Let's say the stone being thrown upward as $I$ and the downward one as $II$ . Those stones will meet in the air at the same time, let's call it $t$ .

Assume the $x$ as the point where stones meet, the distances the $I$ stone had been travelled to $x$ as $S_{I}$ , and the distances the $II$ stone had been travelled to $x$ as $S_{II}$ .

It will appears that $\boxed{S_I + S_{II} = h}$

$S_I = v_{I}.t_{I} - \frac{1}{2}gt_{I}^2$ .

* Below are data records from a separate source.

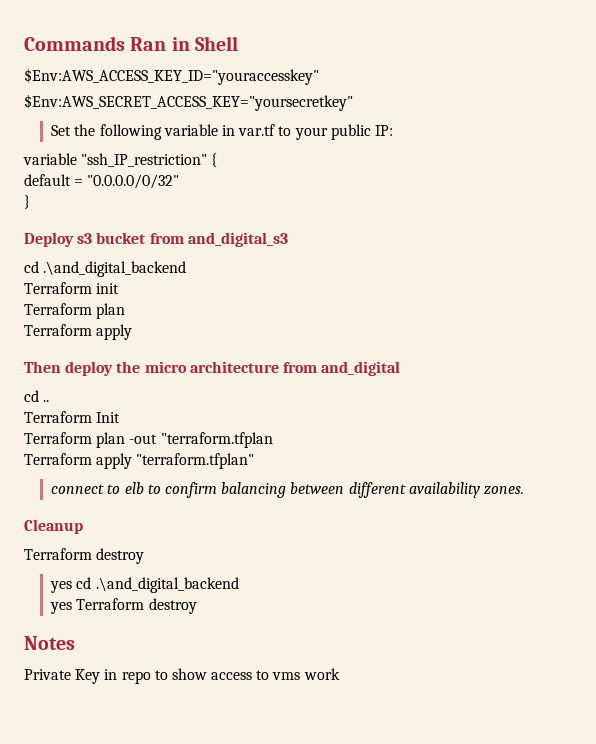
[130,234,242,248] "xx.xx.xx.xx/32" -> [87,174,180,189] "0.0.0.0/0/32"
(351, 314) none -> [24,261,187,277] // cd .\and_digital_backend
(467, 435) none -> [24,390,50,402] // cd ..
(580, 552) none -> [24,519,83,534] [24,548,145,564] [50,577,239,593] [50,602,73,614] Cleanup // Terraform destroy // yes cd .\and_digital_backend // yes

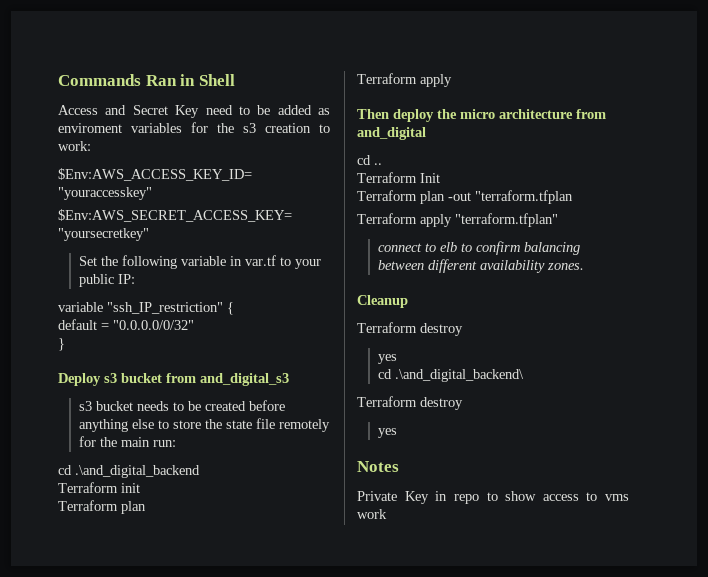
(238, 43) none -> [58,105,330,118] [58,122,330,133] [58,141,91,151] // Access and Secret Key need to be added as enviroment variables for the s3 creation to work:
(288, 239) none -> [79,400,286,411] [79,418,331,432] [79,436,177,447] // s3 bucket needs to be created before anything else to store the state file remotely for the main run:
[76,577,239,593] [50,598,197,614] cd .\and_digital_backend // yes Terraform destroy -> [378,369,525,382] [357,396,463,410] [378,428,398,438] // cd .\and_digital_backend\ // Terraform destroy // yes

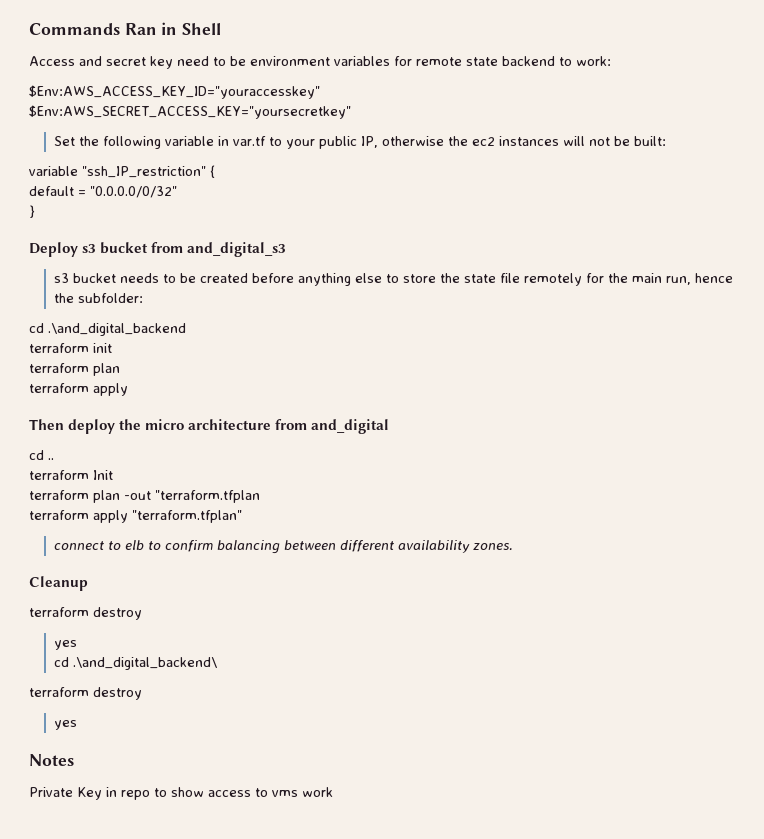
[132,105,200,118] Secret Key -> [106,56,173,69] secret key
[277,105,330,115] [58,122,311,133] added as enviroment variables for the s3 creation -> [250,56,555,66] environment variables for remote state backend
[118,274,136,284] IP: -> [361,136,667,148] IP, otherwise the ec2 instances will not be built:
[153,440,177,447] run: -> [666,273,734,285] [54,293,144,303] run, hence the subfolder:
[58,482,118,493] Terraform -> [29,343,89,353] terraform
[58,500,118,511] Terraform -> [29,363,89,373] terraform
[357,73,417,84] Terraform -> [29,383,89,393] terraform
[357,172,417,183] Terraform -> [29,470,89,480] terraform
[357,190,417,201] Terraform -> [29,490,89,500] terraform
[357,213,417,224] Terraform -> [29,510,89,520] terraform
[357,322,417,333] Terraform -> [29,607,89,617] terraform
[357,396,417,407] Terraform -> [29,687,89,697] terraform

But be carefull, the $II$ stone being thrown $2$ second after the $I$ stone. That means the $I$ stones travelled $2$ seconds longer than the $II$ stone, or : $t_{I} = t + 2$ . Then :

$S_I = 50(t + 2) - \frac{1}{2}10(t + 2)^2$

$S_I = 30t - 5t^2 + 80$

For the $II$ stone, the time is the same, $t_{II} = t$ .

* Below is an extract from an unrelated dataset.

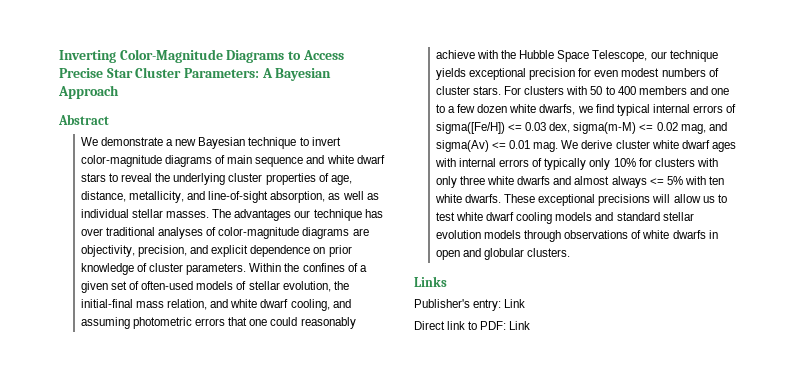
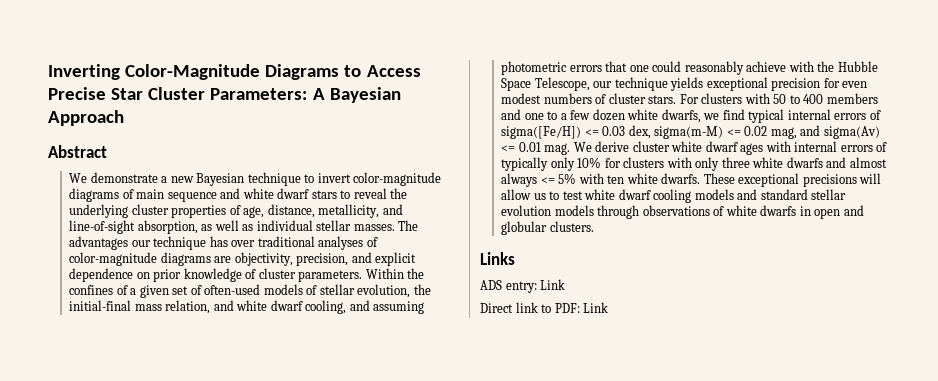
[414,299,470,308] Publisher's -> [480,280,502,290] ADS

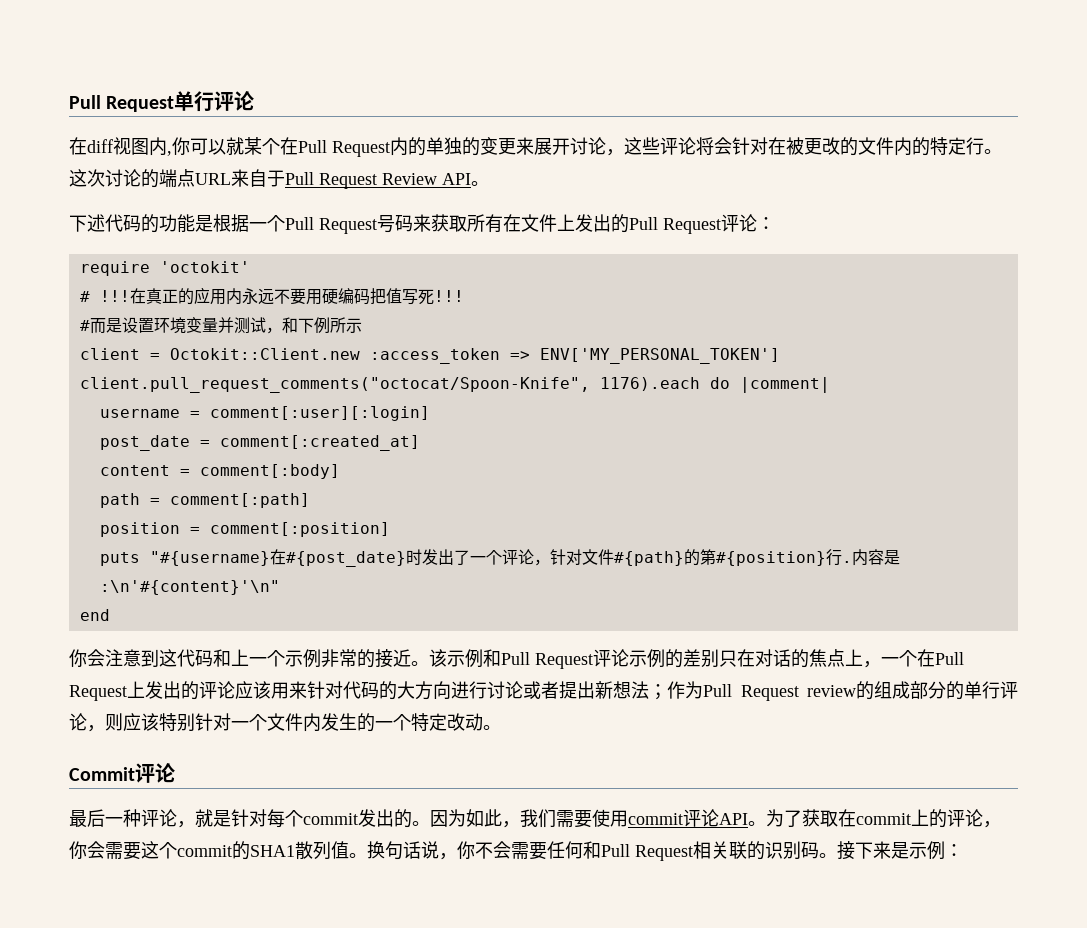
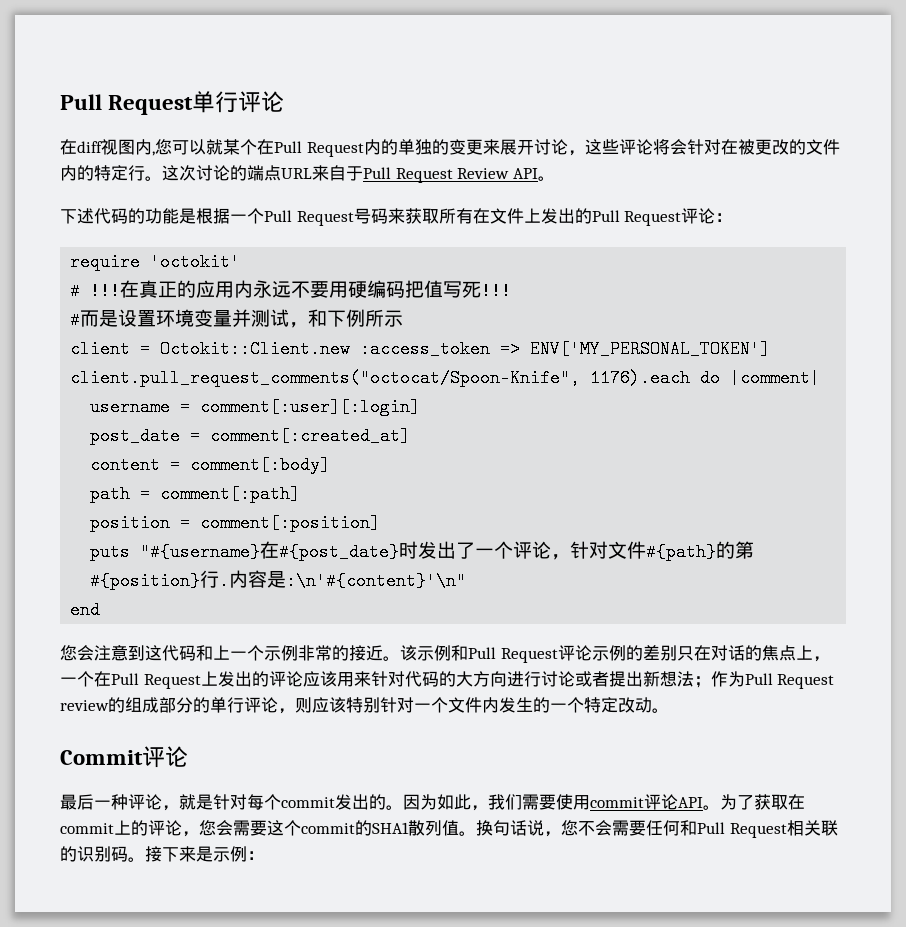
[172,137,190,155] 你 -> [155,139,172,155] 您
[69,649,87,667] 你 -> [60,645,77,661] 您
[69,841,87,859] 你 -> [199,820,216,836] 您
[457,841,475,859] 你 -> [561,820,578,836] 您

$S_{II} = v_{II}t + \frac{1}{2}gt^2$

$S_{II} = 3t + \frac{1}{2}10t^2$

$S_{II} = 3t + 5t^2$

Back to the main equation :

$h = S_{I} + S_{2}$

$278 = (30t - 5t^2 + 80) + (3t + 5t^2)$

$198 = 33t => \boxed{t = 6}$

The height of the point $x$ will be the same as $S_{I}$

$x = S_I = 30t - 5t^2 + 80$

$x = 30.6 - 5.6^2 + 80 = \boxed{80 m}$